L’éruption de la lutte des classes en France et dans toute l’Europe terrifie le gouvernement socialiste espagnol (PSOE)-Podemos et ses bureaucraties syndicales affiliées, les Commissions ouvrières liées à Podemos (CCOO) et l’Union générale des travailleurs (UGT) social-démocrate.

Une colère explosive monte parmi les travailleurs en Espagne alors que les bureaucraties CCOO et UGT décident d’approuver des contrats avec des augmentations de salaire dérisoires éclipsées par l’inflation. Les bureaucraties sont terrifiées à l’idée que des luttes de masse éclatent à leur tentative de réduire le niveau de vie des travailleurs. Les mêmes conditions à l’origine de la confrontation révolutionnaire entre les travailleurs et le président français Emmanuel Macron existent en Espagne et dans toute l’Europe, avec des grèves contre l’austérité et l’inflation qui se multiplient en Italie, en Allemagne, en Grande-Bretagne et au-delà.

L’état des discussions au sein de la bureaucratie syndicale s’est reflété dans les commentaires du secrétaire général de l’UGT, Pepe Ivarez, lors du rassemblement du 1er mai organisé par le syndicat à Madrid.

Mettant en garde contre la possibilité d’une contagion révolutionnaire des manifestations contre Macron en France, si des mobilisations massives de travailleurs espagnols commençaient, Ivarez a déclaré : Nous savons comment les mobilisations commencent, mais pas comment elles se terminent.
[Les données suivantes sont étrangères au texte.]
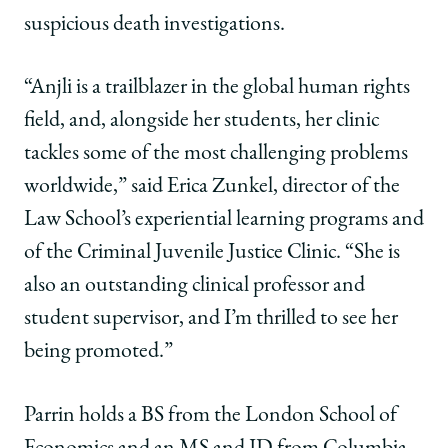
suspicious death investigations.
“Anjli is a trailblazer in the global human rights
field, and, alongside her students, her clinic
tackles some of the most challenging problems
worldwide,” said Erica Zunkel, director of the
Law School’s experiential learning programs and
of the Criminal Juvenile Justice Clinic. “She is
also an outstanding clinical professor and
student supervisor, and I’m thrilled to see her
being promoted.”
Parrin holds a BS from the London School of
Parlant des dirigeants syndicaux français, il poursuit : « Quand ils ont commencé, ils ne savaient pas qu’ils allaient prendre l’importance qu’ils avaient. C’est-à-dire qu’Ivarez a fait savoir que les dirigeants syndicaux français sont surpris et consternés qu’ayant appelé à des manifestations, ils ne sachent plus comment les annuler sous la pression d’en bas.

Cela explique aussi clairement pourquoi les bureaucraties syndicales espagnoles n’appellent à aucune action contre l’effondrement du niveau de vie des travailleurs en Espagne. Ils sont également terrifiés par la colère de la classe ouvrière et par le danger d’une opposition qu’ils ne peuvent contrôler. Depuis plus d’un an, ils ont retardé la signature de centaines de conventions collectives pour éviter des éruptions de grèves réclamant des salaires plus élevés. Le nombre de conventions collectives signées en 2022 a chuté de 70 %.
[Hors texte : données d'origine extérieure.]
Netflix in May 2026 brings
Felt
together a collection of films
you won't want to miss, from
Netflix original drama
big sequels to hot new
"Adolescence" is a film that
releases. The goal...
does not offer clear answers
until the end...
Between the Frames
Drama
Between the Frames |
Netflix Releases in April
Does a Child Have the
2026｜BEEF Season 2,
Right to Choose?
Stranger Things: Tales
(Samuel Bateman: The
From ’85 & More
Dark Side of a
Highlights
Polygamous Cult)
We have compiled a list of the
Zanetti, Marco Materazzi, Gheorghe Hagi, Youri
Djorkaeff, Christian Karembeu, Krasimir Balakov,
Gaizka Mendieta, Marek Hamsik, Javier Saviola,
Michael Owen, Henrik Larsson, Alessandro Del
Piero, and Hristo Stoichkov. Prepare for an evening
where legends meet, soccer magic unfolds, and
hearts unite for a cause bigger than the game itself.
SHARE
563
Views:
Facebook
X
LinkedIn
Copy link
La classe dirigeante est très consciente du rôle des bureaucraties syndicales dans l’étranglement de la lutte des classes alors qu’elle fait la guerre contre la Russie en Ukraine. Dans un éditorial, le journal économique Cinco Das a salué l’excellent travail accompli par les syndicats espagnols, en particulier le CCOO et l’UGT, afin que la spirale des prix ne provoque pas un environnement de mobilisations exigeant des augmentations de salaire.
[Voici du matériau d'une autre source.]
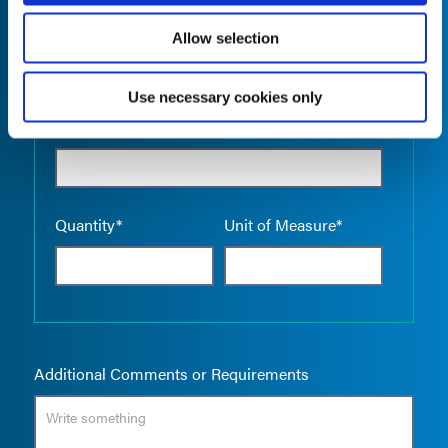
Allow selection
Use necessary cookies only
Empty the
Product Name*
Quantity*
Unit of Measure*
Additional Comments or Requirements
L’article reconnaissait l’importance des syndicats en tant que police du travail des entreprises et des banques, reconnaissant qu’ils avaient accepté une forte perte de pouvoir d’achat en 2022. Les travailleurs n’avaient pas été appelés dans la rue pour exiger des augmentations de salaire malgré le coût de la vie. monté en flèche, tandis que les entreprises ont presque doublé leurs bénéfices en 2022 (ils ont augmenté de 91,3%, selon les données de la Banque d’Espagne). La même année, conclut l’article, il y a eu moins de grèves (679) qu’en 2019 (898), l’année précédant le déclenchement de la pandémie de COVID-19.